* [Exercise]
Type out every line of the material below character for character, but leave the pictures out.

*** Material shown ***

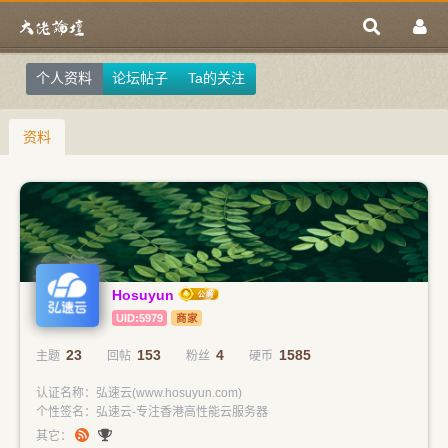
个人资料
论坛帖子
Ta的关注
资料
Hosuyun
UID:5979
商家
23
153
4
1585
主题
回帖
粉丝
硬币
认证名称：弘速云(www.hosuyun.com)
个性签名：弘速云-专注香港高性能云服务器
其它：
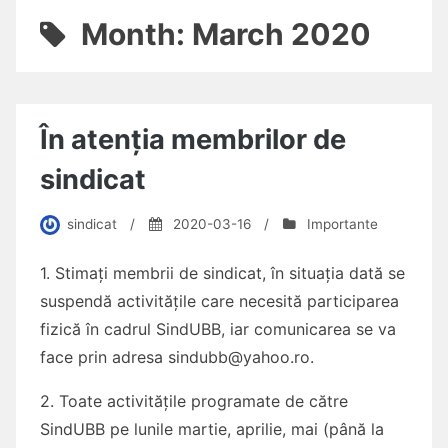
Month:
March 2020
În atenția membrilor de
sindicat
sindicat
/
2020-03-16
/
Importante
1. Stimați membrii de sindicat, în situația dată se
suspendă activitățile care necesită participarea
fizică în cadrul SindUBB, iar comunicarea se va
face prin adresa sindubb@yahoo.ro.
2. Toate activitățile programate de către
SindUBB pe lunile martie, aprilie, mai (până la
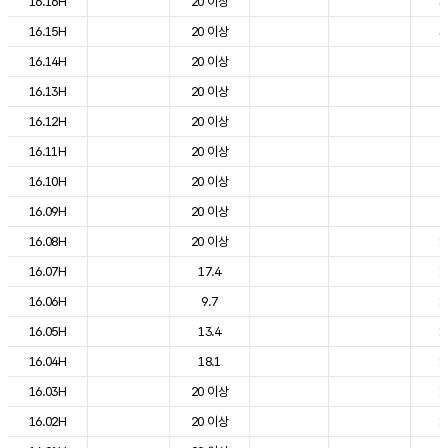
16.16H
20 이상
3
16.15H
20 이상
3
16.14H
20 이상
2
16.13H
20 이상
2
16.12H
20 이상
2
16.11H
20 이상
2
16.10H
20 이상
2
16.09H
20 이상
2
16.08H
20 이상
1
16.07H
17.4
1
16.06H
9.7
1
16.05H
13.4
1
16.04H
18.1
1
16.03H
20 이상
1
16.02H
20 이상
1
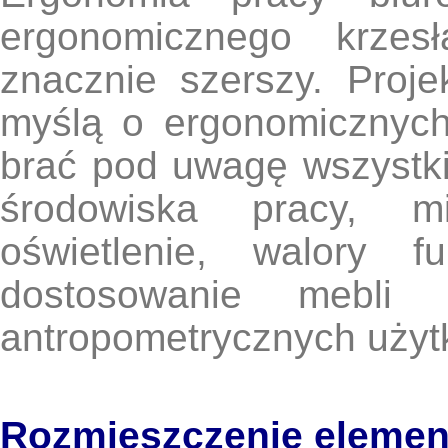
ergonomicznego krzes
znacznie szerszy. Proje
myślą o ergonomicznyc
brać pod uwagę wszystkie
środowiska pracy, mi
oświetlenie, walory f
dostosowanie mebli
antropometrycznych użyt
Rozmieszczenie elemen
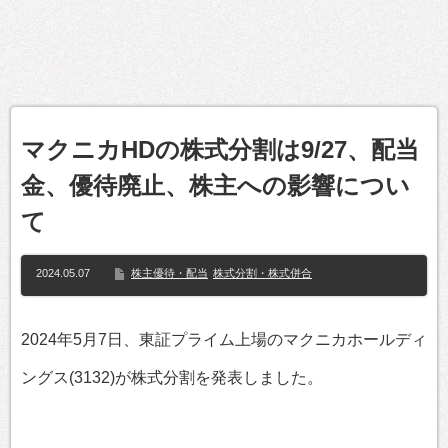
マクニカHDの株式分割は9/27、配当
金、優待廃止、株主への影響につい
て
2024.05.07
株主優待・配当
株式分割・株式併合
2024年5月7日、東証プライム上場のマクニカホールディ
ングス(3132)が株式分割を発表しました。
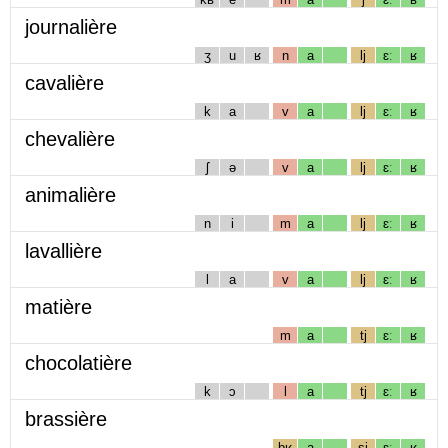
journalière
ʒ
u
ʁ
n
a
lj
ɛː
ʁ
cavalière
k
a
v
a
lj
ɛː
ʁ
chevalière
ʃ
ə
v
a
lj
ɛː
ʁ
animalière
n
i
m
a
lj
ɛː
ʁ
lavallière
l
a
v
a
lj
ɛː
ʁ
matière
m
a
tj
ɛː
ʁ
chocolatière
k
ɔ
l
a
tj
ɛː
ʁ
brassière
bʁ
a
sj
ɛː
ʁ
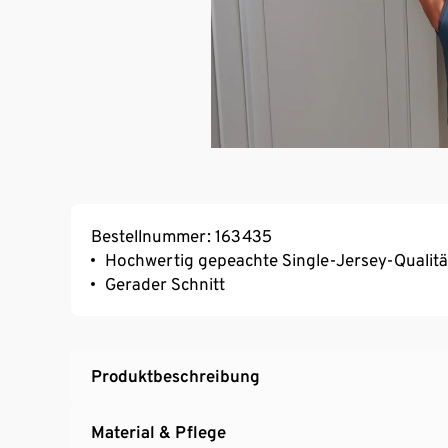
Bestellnummer: 163435
Hochwertig gepeachte Single-Jersey-Qualitä
Gerader Schnitt
Produktbeschreibung
Material & Pflege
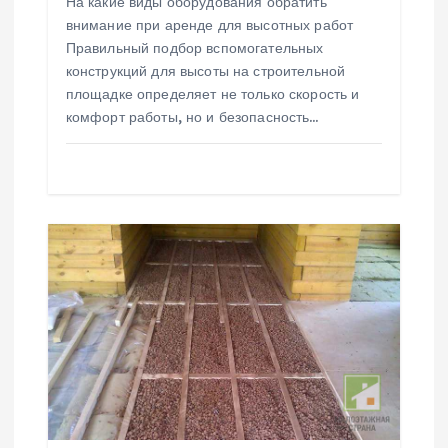
На какие виды оборудования обратить
внимание при аренде для высотных работ
с
Правильный подбор вспомогательных
конструкций для высоты на строительной
я
площадке определяет не только скорость и
комфорт работы, но и безопасность…
м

***

* [Answer section]
个人资料
论坛帖子
Ta的关注
资料
Hosuyun
UID:5979
商家
23
153
4
1585
主题
回帖
粉丝
硬币
认证名称：弘速云(www.hosuyun.com)
个性签名：弘速云-专注香港高性能云服务器
其它：
Month:
March 2020
În atenția membrilor de
sindicat
sindicat
/
2020-03-16
/
Importante
1. Stimați membrii de sindicat, în situația dată se
suspendă activitățile care necesită participarea
fizică în cadrul SindUBB, iar comunicarea se va
face prin adresa sindubb@yahoo.ro.
2. Toate activitățile programate de către
SindUBB pe lunile martie, aprilie, mai (până la
16.16H
20 이상
3
16.15H
20 이상
3
16.14H
20 이상
2
16.13H
20 이상
2
16.12H
20 이상
2
16.11H
20 이상
2
16.10H
20 이상
2
16.09H
20 이상
2
16.08H
20 이상
1
16.07H
17.4
1
16.06H
9.7
1
16.05H
13.4
1
16.04H
18.1
1
16.03H
20 이상
1
16.02H
20 이상
1
ergonomicznego krzes
znacznie szerszy. Proje
myślą o ergonomicznyc
brać pod uwagę wszystkie
środowiska pracy, mi
oświetlenie, walory f
dostosowanie mebli
antropometrycznych użyt
Rozmieszczenie elemen
マクニカHDの株式分割は9/27、配当
金、優待廃止、株主への影響につい
て
2024.05.07
株主優待・配当
株式分割・株式併合
2024年5月7日、東証プライム上場のマクニカホールディ
ングス(3132)が株式分割を発表しました。
journalière
ʒ
u
ʁ
n
a
lj
ɛː
ʁ
cavalière
k
a
v
a
lj
ɛː
ʁ
chevalière
ʃ
ə
v
a
lj
ɛː
ʁ
animalière
n
i
m
a
lj
ɛː
ʁ
lavallière
l
a
v
a
lj
ɛː
ʁ
matière
m
a
tj
ɛː
ʁ
chocolatière
k
ɔ
l
a
tj
ɛː
ʁ
brassière
bʁ
a
sj
ɛː
ʁ
Bestellnummer: 163435
Hochwertig gepeachte Single-Jersey-Qualitä
Gerader Schnitt
Produktbeschreibung
Material & Pflege
На какие виды оборудования обратить
внимание при аренде для высотных работ
с
Правильный подбор вспомогательных
конструкций для высоты на строительной
я
площадке определяет не только скорость и
комфорт работы, но и безопасность…
м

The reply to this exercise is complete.